Pfaffenhofen
Kein Thema von gestern

Sudentendeutsche Landsmannschaft trifft sich zum Tag der Heimat

12.09.2022 | Stand 25.10.2023, 10:23 Uhr

Viele Ehrengäste, wenig Besucher – obwohl eigentlich jeder dritte Pfaffenhofener eine Vertriebenen-Biografie aufgrund seiner Vorfahren hat: Kreisobmann Stefan Heinl (rechts) begrüßte die Gäste zum Tag der Heimat im Hofbergsaal. Fotos: Herchenbach

Von Albert Herchenbach

Pfaffenhofen – Eigentlich hätte der Hofbergsaal aus allen Nähten platzen müssen. Zum Tag der Heimat, der seit 1950 alljährlich an die Vertreibung nach dem Zweiten Weltkrieg erinnert, hatte die Sudentendeutsche Landsmannschaft zu einer Gedenk- und Feierstunde eingeladen. Immerhin hat hochgerechnet jeder dritte Pfaffenhofener eine Vertriebenen-Biografie, weil seine Vorfahren etwa aus Schlesien, Pommern oder der Tschechoslowakei fliehen mussten. In Pfaffenhofen, das 1946 gut 5000 Einwohner zählte, kamen in der Spitze 4000 Flüchtlinge an, im gesamten Landkreis 16500. Jetzt konnte man im Hofbergsaal die Besucher an vier Händen abzählen.

Gemessen daran waren die Ehrengäste mit dem Landtagsabgeordneten Karl Straub (CSU), Landrat Albert Gürtner (FW), Bürgermeister Thomas Herker (SPD), vier Stadträten und dem Festredner, dem ehemaligen EU-Parlamentarier Bernd Posselt (CSU), überproportional vertreten. Sie wurden begrüßt von Stefan Heinl, dem neu gewählten Orts- und Kreisobmann der Landsmannschaft. Stellt sich die Frage: Hat sich das Thema erledigt?

Die Redner waren da ganz anderer Meinung.
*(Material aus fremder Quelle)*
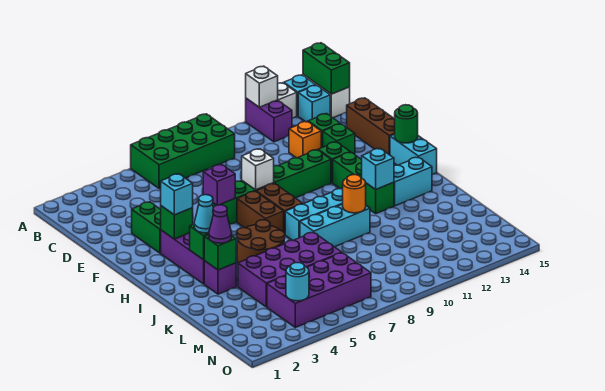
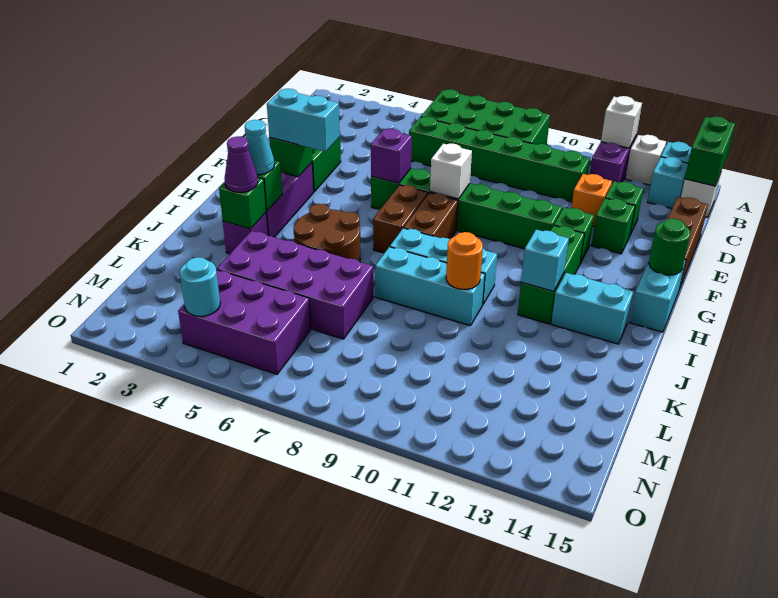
none -> green 1x6 brick [409,117,590,202]
cyan 1x1 brick [161,174,193,215] -> cyan 1x2 brick [267,89,340,152]
purple 2x4 brick [267,253,371,327] -> purple 2x3 brick [178,270,311,374]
Herker, der von der „entscheidendsten Zäsur in der Stadtgeschichte“ sprach, als sich die Einwohnerzahl fast verdoppelte, stellte fest, dass aus den anfänglichen Vorbehalten, die es auf beiden Seiten gab, eine lebendige Gemeinschaft entstand, „weil man miteinander leben und arbeiten musste“. Und auch wenn die Vertriebenen in Pfaffenhofen eine neue Heimat gefunden haben, dann sind doch bei den nachfolgenden Generationen, vielleicht auch unbewusst, die Wurzeln ihrer Herkunft lebendig.

Möglicherweise sind die Erfahrungen der Vertreibung auch ein Grund dafür, dass im Landkreis 1400 ukrainische Flüchtlinge in Privatunterkünften eine Bleibe gefunden haben. Niemand, erklärte Landrat Gürtner, musste in einer Turnhalle untergebracht werden. Und deshalb sei er sehr stolz auf die Menschen, gerade jetzt am Tag der Heimat. „Denn Heimat ist eine soziale Gemeinschaft, etwas, wo man zusammenhält.“

Straub, dessen Mutter aus Schlesien stammt, ist für die CSU-Fraktion im Landtag für die Themen Asyl und Integration zuständig. Er weiß: „Niemand gibt gern seine Heimat auf – aus welchen Gründen auch immer er sie verlassen hat.“ Straub wünscht sich einen respektvollen Umgang mit Geflüchteten.

Posselt sieht die die Sudetendeutschen, die mit 2,7 Millionen Menschen die zweitgrößte Gruppe der rund 15 Millionen Vertriebenen ausmacht, als die „Gralshüter des Friedens, der Freiheit und der Menschenrechte. Und deshalb ist das Thema ungebrochen aktuell. Wir haben eine europäische Verpflichtung, den Menschen zu helfen, für die Menschenrechte und das Recht auf Heimat zu kämpfen – und den Zusammenschluss Europas in friedlichen Geist voranzutreiben.“ Und deshalb seien Tage der Heimat kein Thema von gestern, sondern eine Herausforderung von morgen.